The Iquique earthquake has been preceeded by intense seismic activity and slow trenchward deformation of the crust captured by continuous GPS stations installed there. This swarm like activity, potentially accompanied by slow aseismic slip on the interface, occurred several times in the Iquique low-coupled segment since 2008 at least. We published our first conclusions on this precursory activity on Science (see here).

For a short french-written summary, you can have a look to the INSU-CNRS note about this publication here.
Link between coupling and preliminary slip distributions from USGS

Deformation & seismic cycle -- Déformation et cycle sismique -- Deformación y cyclo sísmico

   Lithosphere deforms over the seismic cycle depending on the amplitude and timing of the slip occuring on the plate interface. Part of the deformation pattern can be captured by geodetic measurements (GNSS, Insar) during co-, post- and interseismic phases, helping in mapping current slip and/or coupling on the fault.
During my PhD, I used GPS velocity field that depicts the upper plate interseismic deformation in a subduction context to constrain interseismic coupling on the megathrust, i.e. the degree of locking between both plates.

I also took part to the postseismic fieldwork follwoing the 2010, Mw 8.8 Maule earthquake in Central Chile.
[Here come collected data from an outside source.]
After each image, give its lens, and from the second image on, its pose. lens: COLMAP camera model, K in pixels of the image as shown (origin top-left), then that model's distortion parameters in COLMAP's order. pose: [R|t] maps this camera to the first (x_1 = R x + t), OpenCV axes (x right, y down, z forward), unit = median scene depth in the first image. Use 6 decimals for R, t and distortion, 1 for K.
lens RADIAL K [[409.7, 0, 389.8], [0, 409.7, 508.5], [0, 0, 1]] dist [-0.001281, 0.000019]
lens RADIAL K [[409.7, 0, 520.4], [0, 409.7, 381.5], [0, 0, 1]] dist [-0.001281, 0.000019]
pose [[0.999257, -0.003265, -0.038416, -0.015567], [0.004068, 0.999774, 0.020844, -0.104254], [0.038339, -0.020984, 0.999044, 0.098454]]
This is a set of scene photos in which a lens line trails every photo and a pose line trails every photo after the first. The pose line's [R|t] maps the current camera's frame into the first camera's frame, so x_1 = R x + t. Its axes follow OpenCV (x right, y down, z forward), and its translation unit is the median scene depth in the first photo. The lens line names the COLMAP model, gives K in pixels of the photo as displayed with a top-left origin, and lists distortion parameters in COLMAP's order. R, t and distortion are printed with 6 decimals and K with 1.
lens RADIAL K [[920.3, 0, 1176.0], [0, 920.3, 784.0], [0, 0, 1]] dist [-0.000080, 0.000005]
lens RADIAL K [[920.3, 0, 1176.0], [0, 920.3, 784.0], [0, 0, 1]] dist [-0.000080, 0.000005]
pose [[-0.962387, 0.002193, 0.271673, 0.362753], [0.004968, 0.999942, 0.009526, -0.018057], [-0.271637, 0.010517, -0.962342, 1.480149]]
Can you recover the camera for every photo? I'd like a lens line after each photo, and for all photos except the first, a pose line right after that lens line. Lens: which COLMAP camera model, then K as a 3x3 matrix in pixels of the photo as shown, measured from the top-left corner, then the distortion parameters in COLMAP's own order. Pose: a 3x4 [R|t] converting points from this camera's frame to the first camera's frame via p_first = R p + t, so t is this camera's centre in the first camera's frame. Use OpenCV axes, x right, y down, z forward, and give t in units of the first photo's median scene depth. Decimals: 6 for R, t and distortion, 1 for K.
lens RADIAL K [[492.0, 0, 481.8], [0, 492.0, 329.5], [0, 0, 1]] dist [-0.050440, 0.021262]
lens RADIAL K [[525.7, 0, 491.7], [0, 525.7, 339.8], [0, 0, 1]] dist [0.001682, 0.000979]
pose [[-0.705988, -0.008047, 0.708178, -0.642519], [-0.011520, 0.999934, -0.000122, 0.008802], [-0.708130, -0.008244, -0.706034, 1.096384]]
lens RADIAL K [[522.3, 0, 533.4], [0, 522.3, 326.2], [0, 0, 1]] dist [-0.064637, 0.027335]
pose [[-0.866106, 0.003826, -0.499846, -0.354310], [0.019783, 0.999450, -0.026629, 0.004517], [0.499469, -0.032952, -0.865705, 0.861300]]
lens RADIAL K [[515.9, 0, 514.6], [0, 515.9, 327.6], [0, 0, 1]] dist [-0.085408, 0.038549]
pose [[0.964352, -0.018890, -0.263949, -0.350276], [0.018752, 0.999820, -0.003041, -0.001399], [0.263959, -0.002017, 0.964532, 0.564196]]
We collected GPS data to observe the coseismic deformation pattern of the region and constrain the slip distribution (see also here).

I am particularly interested in understanding the link between kinematic coupling and the mechanical behavior of the subduction interface that seems to be composed of interfingerring of asperities either creeping or behaving in "stick-slip" mode.

Chilean margin & segmentation -- Subduction & segmentation au Chili

The interseismic distribution we obtain from GPS data collected in Chile over several decades shows that the chilean margin is segmented. Coupling strongly varies with latitude: highly coupled zones (segments) are bounded by narrow low coupled areas (intersegments).

At first order, segments correlate with rupture zones of historical or instrumental megathrust earthquakes while intersegments are correlated with parts of the subduction that behave as barriers to the seismic propagation and which experience high background seismicity.

Does a link exist between current interseismic coupling calculated over 20 yrs and the morphology and the permanent deformation seen in the topography and morphology of the Chilean margin ? I am currently working on that point.

Coupling distribution (right side map) over the Chilean margin draws segmentation of the megathrust that can be seen in the average coupling curve (left side graph). This segmentation can be compared to the seismotectonic segmentation (subducting features, peninsulas & historical megathrust rupture zones).

Field work -- Travail de terrain -- Terreno

Photo    Field work is research ! During my PhD I spent 6 months in Chile to install and measure campaign networks and maintain permanent stations. We have installed more than 60 new benchmarks North of La Serena (30°S) since 2009, mainly using bedrock sealed benchmarks. More details about the networks can be found in Christophe webpage.
I processed these campaign measurements using the GAMIT/GLOBK software and reprocessed older data acquired in Chile since 1996 to get an homogeneous velocity field sampling the interseismic deformation.
Sometimes, one feel like a shadok on the field

Lithosphere elastic thickness -- Epaisseur élastique de la lithosphère

Map of the effective elastic thickness calculated in Northern Africa using Bouguer anomaly.

During my master intership (2007), I worked with Marta Perez-Gussinyé at ICTJA (Barcelona) on calculating the effective elastic thickness of the lithosphere "Te" from gravity and tomography correlation. I focused on the northern most part of the African continent and calculated Te from Bouguer anomaly. We pictured large variations in the Te value over the continent and since high Te values correlate with cratonic areas, we were able to refine the extent of several cratonic features in North Africa.